Triumphantly, the vast copper pots were large enough to offer their endless food stocks to large number of pilgrims. During other usual life of the Monastery, there are daily men of duties who prepare the traditional Injera, dough soft pancake of Eritreans. Because the disciplinary spiritual codes of Bizen Monastery haven’t any cracks which allow separated and individual life, the monks live in egalitarian society; they wear the same clothes and eat same whatever sacerdotal ranks they have. It was midday. As I was on the tip of a mountain which seems to leap over the skies to capture belongings of the blue, similarly, the Sun was scorching highly as if it was mandatory to expose its admiration over this over 600 years counted eminent monastery. Amidst the silent atmosphere as many of the hermits were sheltered in their homes, I observed that day responsibly credited Reverend to partition the baked Injera in individual sacks with one allotment for every individual. When the Reverend intrigued me that one Injera serves for three days, I remained dump to perceive if all those who were counted over two-three decades survived in this manner. “Through prayers and ministry is living blessed here,” said to me as if he wanted to edify me for I asked him what are the inalienable measurements the monastery have been applying to crown one eremite with ranks of monkhood. I had my nostalgic night in the guesthouse that accorded me a soothing effect to my stay. However, because the monks were awaking up intermittently, they engulfed me by concern why they had a night like that? It was part of the seven prayers hour-horologium- time in which every monk has to pray and participate in the nightfall congregation. I entered into the Church in the dawn hours to unearth my observation to the colorful spiritual music they were confirming.

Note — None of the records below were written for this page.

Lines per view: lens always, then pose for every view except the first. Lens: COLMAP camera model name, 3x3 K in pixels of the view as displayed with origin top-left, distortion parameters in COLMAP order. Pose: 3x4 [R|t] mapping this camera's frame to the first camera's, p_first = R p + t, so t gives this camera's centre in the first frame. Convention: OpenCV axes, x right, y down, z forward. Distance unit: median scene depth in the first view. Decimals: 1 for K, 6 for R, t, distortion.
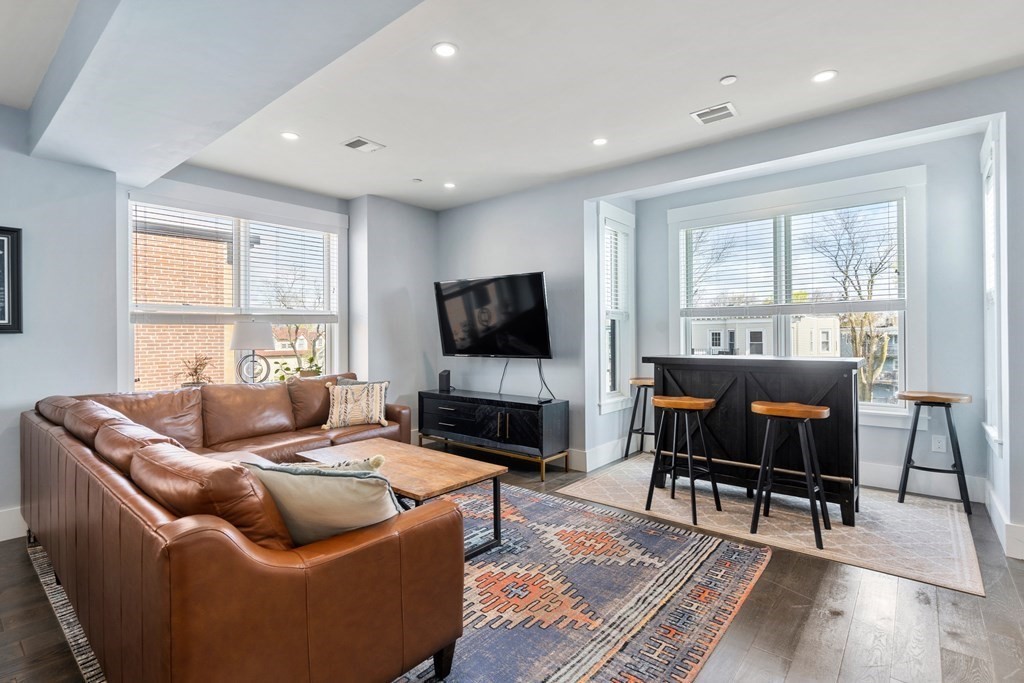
lens RADIAL K [[489.3, 0, 503.3], [0, 489.3, 332.9], [0, 0, 1]] dist [0.002294, 0.000433]
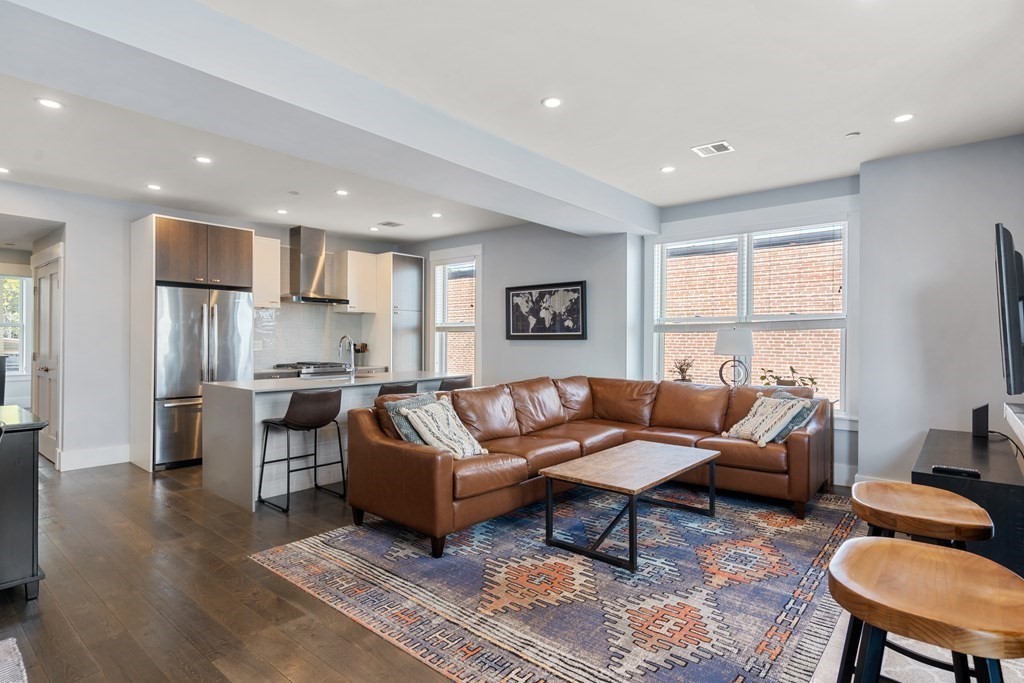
lens RADIAL K [[531.1, 0, 512.0], [0, 531.1, 341.5], [0, 0, 1]] dist [0.002835, 0.000941]
pose [[0.004625, 0.008217, -0.999956, 0.784670], [-0.002291, 0.999964, 0.008206, -0.006124], [0.999987, 0.002253, 0.004644, 0.608520]]
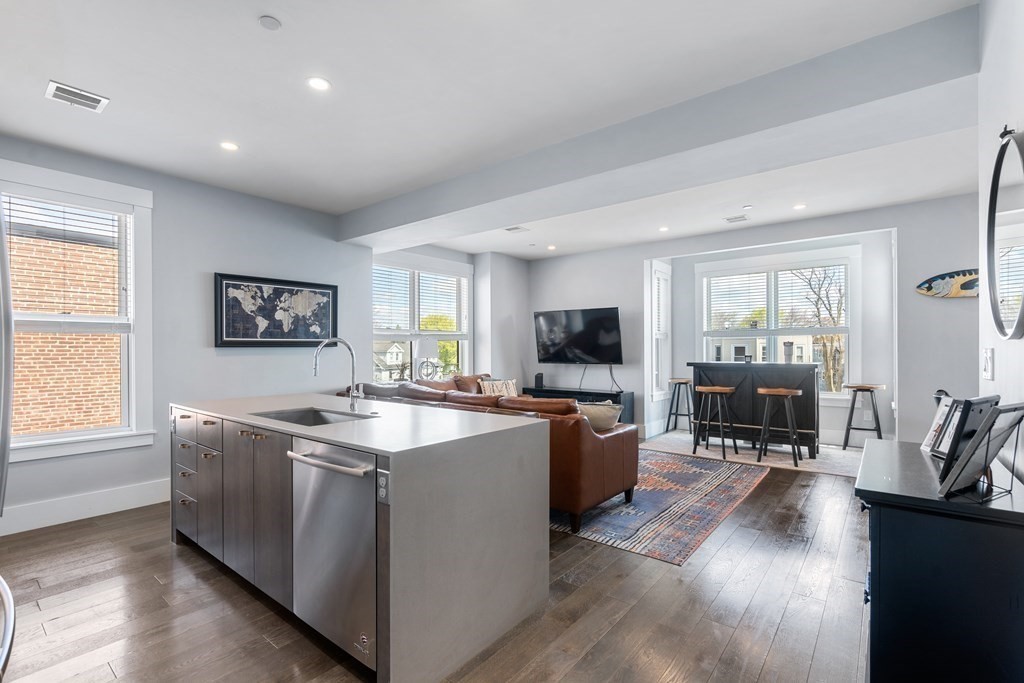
lens RADIAL K [[468.1, 0, 508.3], [0, 468.1, 348.8], [0, 0, 1]] dist [0.000149, 0.000237]
pose [[0.999704, 0.002175, 0.024234, -0.354533], [-0.002243, 0.999994, 0.002759, 0.002027], [-0.024228, -0.002813, 0.999702, -0.540273]]
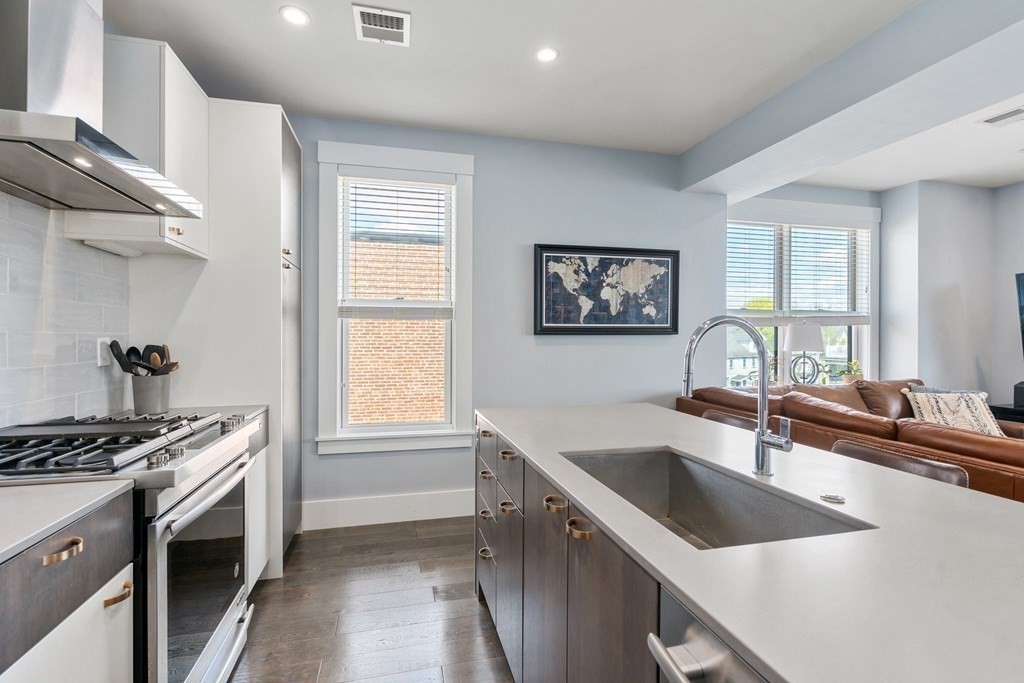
lens RADIAL K [[470.6, 0, 512.0], [0, 470.6, 341.5], [0, 0, 1]] dist [-0.001172, -0.000049]
pose [[0.816494, 0.012938, -0.577210, -0.530711], [-0.004842, 0.999867, 0.015562, 0.001844], [0.577334, -0.009912, 0.816448, -0.183995]]
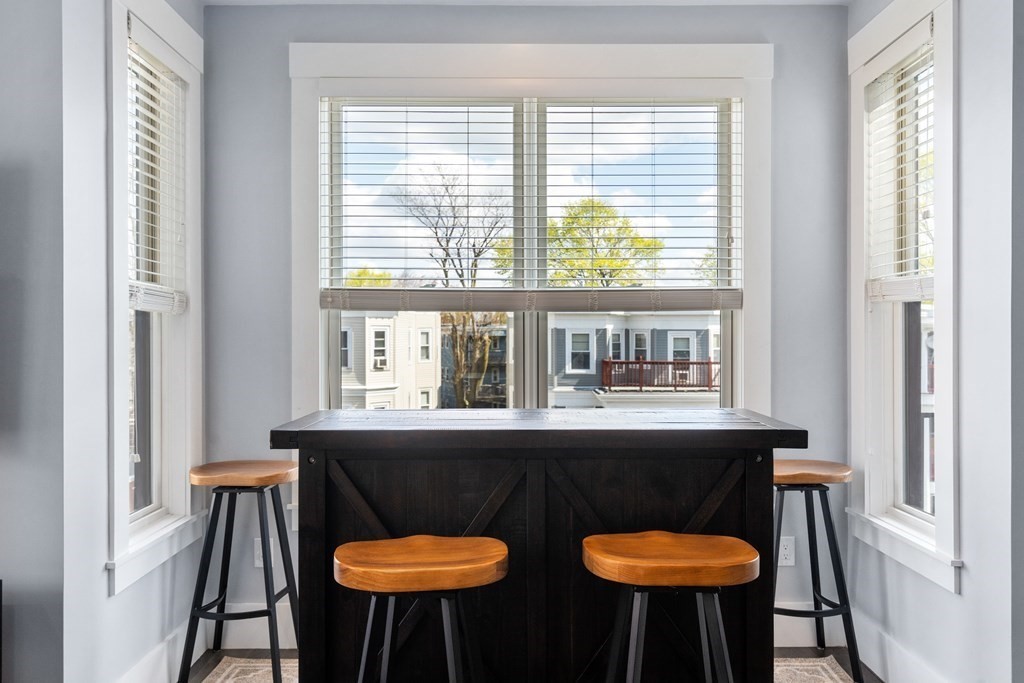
lens RADIAL K [[805.7, 0, 512.0], [0, 805.7, 341.5], [0, 0, 1]] dist [-0.003019, -0.000801]
pose [[0.756423, -0.000518, 0.654082, 0.058895], [-0.008289, 0.999912, 0.010377, -0.018097], [-0.654030, -0.013271, 0.756352, 0.522159]]
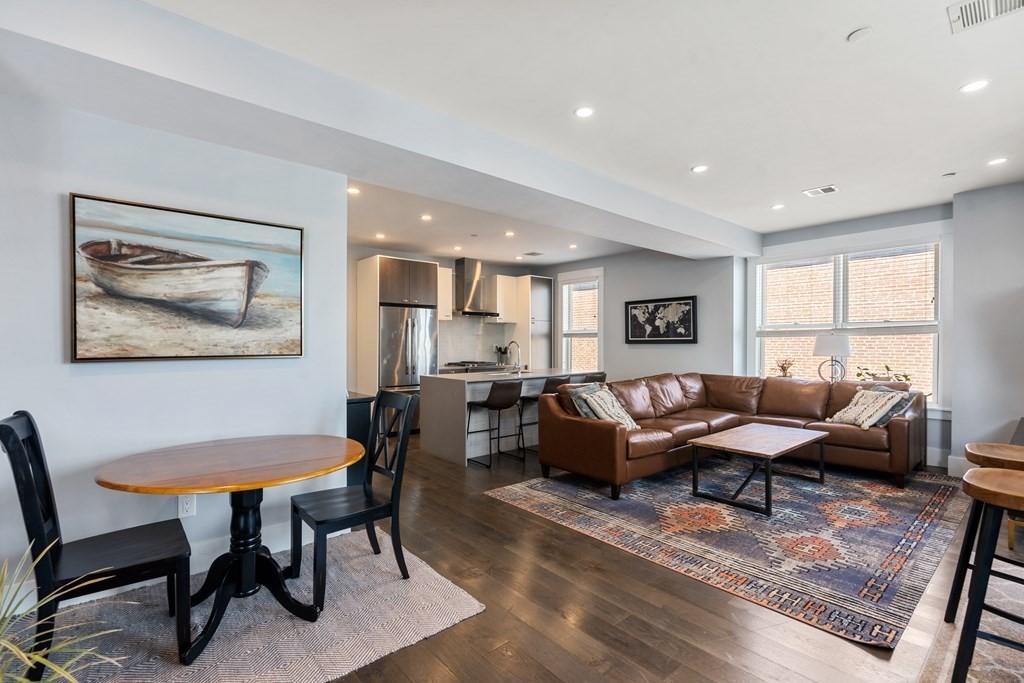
lens RADIAL K [[464.6, 0, 513.1], [0, 464.6, 347.1], [0, 0, 1]] dist [0.000638, -0.000121]
pose [[-0.152529, 0.013261, -0.988210, 0.995399], [0.002479, 0.999912, 0.013035, -0.009733], [0.988296, -0.000461, -0.152549, 0.427049]]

Headed my learnt monk of sacrosanct dances- Mihur Kine- the monks were accompanying the spiritual chorus by biting large drums which are completely different from the usual types I was looking in other parts of Eritrea. The tsenatsil or sistrum, a jingling musical instrument had a genuine role in the heart-taking composition. In the last day of my adorable stay from where I did a superb adventure, I had an opportune atmosphere to see the wonderful traditional library of this monastery which has preserved over 1,000 illuminated old, large and small manuscripts written in Ge’ez, a liturgical language with other hundred important relics of gold crowns and colorfully decorated clothes which as I believe would claim another intensive article in researched manner. Running as Gentle River, I left the monastery of undiscovered phantoms behind promising I will return one day.